One distorted impression that the diaries may unintentionally create concerns the role of the Cabinet in government. Because Barbara Castle was departmentally so concerned with the level of public expenditure, her failures were most often with the Treasury Ministers in Cabinet, and a great part of this book is about debates there. Cabinet is, of course, supreme. In practice, however, most government decisions, and often some of the most important – those, for example, on economic policy (apart from public expenditure), defence and foreign affairs – are taken, not in Cabinet, but in Cabinet committees. Cabinet committees are a great constitutional secret: they are known to exist, but they are shielded from the public eye. As they are seen by some as a great threat to the principle of collective responsibility, their membership is not made officially public. This is one of the less important absurdities arising out of that principle.
It was at a Cabinet committee and at ad hoc meetings with Treasury Ministers that Barbara shaped the great achievement for which she will be principally remembered – the national superannuation scheme. To her, and to the late-lamented Brian O’Malley, must go the credit for ending the ding-dong battle over national superannuation that had gone on since Crossman’s days at the Department of Health and Social Security. I am glad that when the scheme did eventually go to Cabinet for final approval, Denis Healcy’s opposition was only ‘half-hearted’. Perhaps there was someone in the Treasury working on her side. I think that Brian O’Malley understood that there was – even if it was somebody so difficult to get to know.
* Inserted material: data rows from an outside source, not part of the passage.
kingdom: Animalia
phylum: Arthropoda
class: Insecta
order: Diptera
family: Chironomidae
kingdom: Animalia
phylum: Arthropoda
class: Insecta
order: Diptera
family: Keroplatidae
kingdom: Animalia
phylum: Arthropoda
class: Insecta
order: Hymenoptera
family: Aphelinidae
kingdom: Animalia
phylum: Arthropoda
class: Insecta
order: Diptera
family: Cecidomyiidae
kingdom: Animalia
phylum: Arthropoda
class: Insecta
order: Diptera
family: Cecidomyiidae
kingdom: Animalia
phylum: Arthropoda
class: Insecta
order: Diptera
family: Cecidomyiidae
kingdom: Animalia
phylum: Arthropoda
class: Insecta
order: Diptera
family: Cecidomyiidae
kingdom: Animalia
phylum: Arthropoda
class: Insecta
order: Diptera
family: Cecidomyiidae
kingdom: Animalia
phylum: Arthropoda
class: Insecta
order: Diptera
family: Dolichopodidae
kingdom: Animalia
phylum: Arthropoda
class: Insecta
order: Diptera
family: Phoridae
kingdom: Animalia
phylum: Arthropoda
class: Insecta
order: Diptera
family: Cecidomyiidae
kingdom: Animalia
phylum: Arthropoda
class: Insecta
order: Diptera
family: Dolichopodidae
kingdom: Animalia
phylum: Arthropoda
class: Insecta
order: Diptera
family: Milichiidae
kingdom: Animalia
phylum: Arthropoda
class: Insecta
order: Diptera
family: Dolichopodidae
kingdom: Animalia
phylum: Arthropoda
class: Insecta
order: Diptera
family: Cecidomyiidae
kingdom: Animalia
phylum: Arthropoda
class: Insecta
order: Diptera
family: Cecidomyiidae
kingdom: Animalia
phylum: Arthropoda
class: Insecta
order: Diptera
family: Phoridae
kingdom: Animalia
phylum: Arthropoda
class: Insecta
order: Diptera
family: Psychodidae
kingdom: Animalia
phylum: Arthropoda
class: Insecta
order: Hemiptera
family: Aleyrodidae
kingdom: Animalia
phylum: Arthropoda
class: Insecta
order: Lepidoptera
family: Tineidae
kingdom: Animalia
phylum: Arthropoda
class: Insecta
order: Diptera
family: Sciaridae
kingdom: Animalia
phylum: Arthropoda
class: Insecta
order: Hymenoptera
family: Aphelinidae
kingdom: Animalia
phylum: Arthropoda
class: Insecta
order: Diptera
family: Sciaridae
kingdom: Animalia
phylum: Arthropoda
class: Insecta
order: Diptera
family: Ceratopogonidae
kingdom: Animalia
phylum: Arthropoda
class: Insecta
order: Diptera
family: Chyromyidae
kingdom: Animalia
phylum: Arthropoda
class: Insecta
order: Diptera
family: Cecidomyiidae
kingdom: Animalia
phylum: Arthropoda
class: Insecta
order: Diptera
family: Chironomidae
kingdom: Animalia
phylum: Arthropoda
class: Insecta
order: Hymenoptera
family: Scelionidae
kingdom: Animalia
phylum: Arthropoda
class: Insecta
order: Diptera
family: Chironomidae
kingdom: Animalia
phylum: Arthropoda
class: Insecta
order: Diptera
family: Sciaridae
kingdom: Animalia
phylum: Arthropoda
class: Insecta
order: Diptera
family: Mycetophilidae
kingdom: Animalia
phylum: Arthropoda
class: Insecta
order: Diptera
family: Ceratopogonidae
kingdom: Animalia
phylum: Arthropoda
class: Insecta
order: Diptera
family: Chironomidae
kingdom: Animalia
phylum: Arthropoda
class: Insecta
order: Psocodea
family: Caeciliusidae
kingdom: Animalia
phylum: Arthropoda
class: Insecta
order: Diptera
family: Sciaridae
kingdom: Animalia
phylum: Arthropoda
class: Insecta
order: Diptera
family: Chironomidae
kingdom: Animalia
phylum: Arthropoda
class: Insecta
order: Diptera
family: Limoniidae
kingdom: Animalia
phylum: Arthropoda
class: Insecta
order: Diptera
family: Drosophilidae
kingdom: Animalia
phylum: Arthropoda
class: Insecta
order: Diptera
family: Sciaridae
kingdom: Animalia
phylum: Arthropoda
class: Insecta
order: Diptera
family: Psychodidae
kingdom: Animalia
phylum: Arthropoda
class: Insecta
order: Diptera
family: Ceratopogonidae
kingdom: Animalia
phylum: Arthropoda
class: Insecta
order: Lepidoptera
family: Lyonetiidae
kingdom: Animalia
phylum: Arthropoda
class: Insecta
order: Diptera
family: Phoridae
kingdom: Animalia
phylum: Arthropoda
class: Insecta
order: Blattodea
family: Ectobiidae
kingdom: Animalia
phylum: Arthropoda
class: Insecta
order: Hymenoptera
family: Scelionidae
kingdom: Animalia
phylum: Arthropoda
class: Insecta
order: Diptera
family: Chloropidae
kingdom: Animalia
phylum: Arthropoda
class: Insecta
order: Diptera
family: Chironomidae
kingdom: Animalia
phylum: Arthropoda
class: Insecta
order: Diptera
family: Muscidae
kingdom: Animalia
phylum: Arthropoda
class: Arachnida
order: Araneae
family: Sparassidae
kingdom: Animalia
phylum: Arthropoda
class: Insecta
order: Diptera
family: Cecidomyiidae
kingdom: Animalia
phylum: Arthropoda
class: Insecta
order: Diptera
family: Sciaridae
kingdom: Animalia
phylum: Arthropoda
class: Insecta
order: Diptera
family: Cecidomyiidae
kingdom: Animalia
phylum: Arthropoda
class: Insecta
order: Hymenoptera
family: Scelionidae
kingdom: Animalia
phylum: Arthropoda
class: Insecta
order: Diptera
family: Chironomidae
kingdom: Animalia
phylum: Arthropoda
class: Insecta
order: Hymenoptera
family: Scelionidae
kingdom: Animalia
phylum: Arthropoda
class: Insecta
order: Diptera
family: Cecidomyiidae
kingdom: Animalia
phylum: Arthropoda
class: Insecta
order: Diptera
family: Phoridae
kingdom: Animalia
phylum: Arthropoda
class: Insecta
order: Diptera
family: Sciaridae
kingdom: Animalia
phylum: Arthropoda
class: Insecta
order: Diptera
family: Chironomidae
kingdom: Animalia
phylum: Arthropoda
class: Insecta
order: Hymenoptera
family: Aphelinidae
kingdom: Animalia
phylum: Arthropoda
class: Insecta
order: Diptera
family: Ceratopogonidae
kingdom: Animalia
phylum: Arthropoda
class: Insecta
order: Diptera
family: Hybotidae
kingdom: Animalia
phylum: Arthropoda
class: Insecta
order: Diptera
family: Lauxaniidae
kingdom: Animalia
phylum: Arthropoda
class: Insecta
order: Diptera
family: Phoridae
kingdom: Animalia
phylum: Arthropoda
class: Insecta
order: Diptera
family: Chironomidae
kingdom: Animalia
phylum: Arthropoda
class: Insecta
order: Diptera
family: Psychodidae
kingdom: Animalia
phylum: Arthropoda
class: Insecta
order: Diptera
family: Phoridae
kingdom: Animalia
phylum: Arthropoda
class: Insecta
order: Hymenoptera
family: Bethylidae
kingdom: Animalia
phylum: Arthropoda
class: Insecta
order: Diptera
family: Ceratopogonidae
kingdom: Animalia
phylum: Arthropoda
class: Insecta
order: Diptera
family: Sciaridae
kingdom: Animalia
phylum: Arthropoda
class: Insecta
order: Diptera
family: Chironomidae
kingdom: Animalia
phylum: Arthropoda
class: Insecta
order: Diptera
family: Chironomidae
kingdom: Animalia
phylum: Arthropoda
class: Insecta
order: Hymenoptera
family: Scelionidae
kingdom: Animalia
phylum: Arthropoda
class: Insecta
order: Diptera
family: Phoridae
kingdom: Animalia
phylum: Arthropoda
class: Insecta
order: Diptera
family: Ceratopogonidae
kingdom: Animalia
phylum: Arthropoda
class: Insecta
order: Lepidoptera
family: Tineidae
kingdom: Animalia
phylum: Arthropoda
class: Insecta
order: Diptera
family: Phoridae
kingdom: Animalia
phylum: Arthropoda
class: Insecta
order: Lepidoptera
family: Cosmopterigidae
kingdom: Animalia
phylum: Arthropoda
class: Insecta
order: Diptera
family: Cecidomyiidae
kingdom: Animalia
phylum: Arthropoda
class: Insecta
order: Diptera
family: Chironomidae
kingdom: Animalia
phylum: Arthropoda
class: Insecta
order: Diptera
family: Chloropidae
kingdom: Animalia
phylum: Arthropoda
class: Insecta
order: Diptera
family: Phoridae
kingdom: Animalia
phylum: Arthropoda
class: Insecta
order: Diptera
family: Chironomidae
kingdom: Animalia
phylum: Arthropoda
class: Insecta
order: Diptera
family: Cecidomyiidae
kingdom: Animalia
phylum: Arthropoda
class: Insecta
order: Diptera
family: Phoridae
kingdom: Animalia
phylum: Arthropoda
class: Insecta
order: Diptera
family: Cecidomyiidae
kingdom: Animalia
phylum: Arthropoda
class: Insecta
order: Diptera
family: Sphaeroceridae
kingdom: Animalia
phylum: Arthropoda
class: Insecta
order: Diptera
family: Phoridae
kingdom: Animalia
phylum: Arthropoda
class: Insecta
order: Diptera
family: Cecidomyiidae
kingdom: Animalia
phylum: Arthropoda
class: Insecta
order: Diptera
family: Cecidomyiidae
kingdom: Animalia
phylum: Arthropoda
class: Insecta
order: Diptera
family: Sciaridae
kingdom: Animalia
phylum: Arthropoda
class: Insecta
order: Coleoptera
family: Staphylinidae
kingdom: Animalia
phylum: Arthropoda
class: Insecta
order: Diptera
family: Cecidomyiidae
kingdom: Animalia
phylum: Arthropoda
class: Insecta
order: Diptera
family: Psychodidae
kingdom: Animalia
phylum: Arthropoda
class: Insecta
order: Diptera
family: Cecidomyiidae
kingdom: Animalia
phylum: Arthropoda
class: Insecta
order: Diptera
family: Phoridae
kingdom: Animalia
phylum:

Barbara was a fervent advocate of a ‘no’ vote in the European Referendum. She confesses some doubts about the ‘no’ case, particularly as presented by Benn, but she had even more reservations about the other side. I would guess that at the time she thought it in her heart a marginal issue, but she had to be on the left. Pro-Marketeers such as myself have at any rate the consolation that, in fighting successfully for British membership of the EEC, we have provided Barbara Castle, whom we respected as an opponent, with a life after death as a member of the European Parliament. I do not know if she is still keeping a diary. If she is, it will be a good read.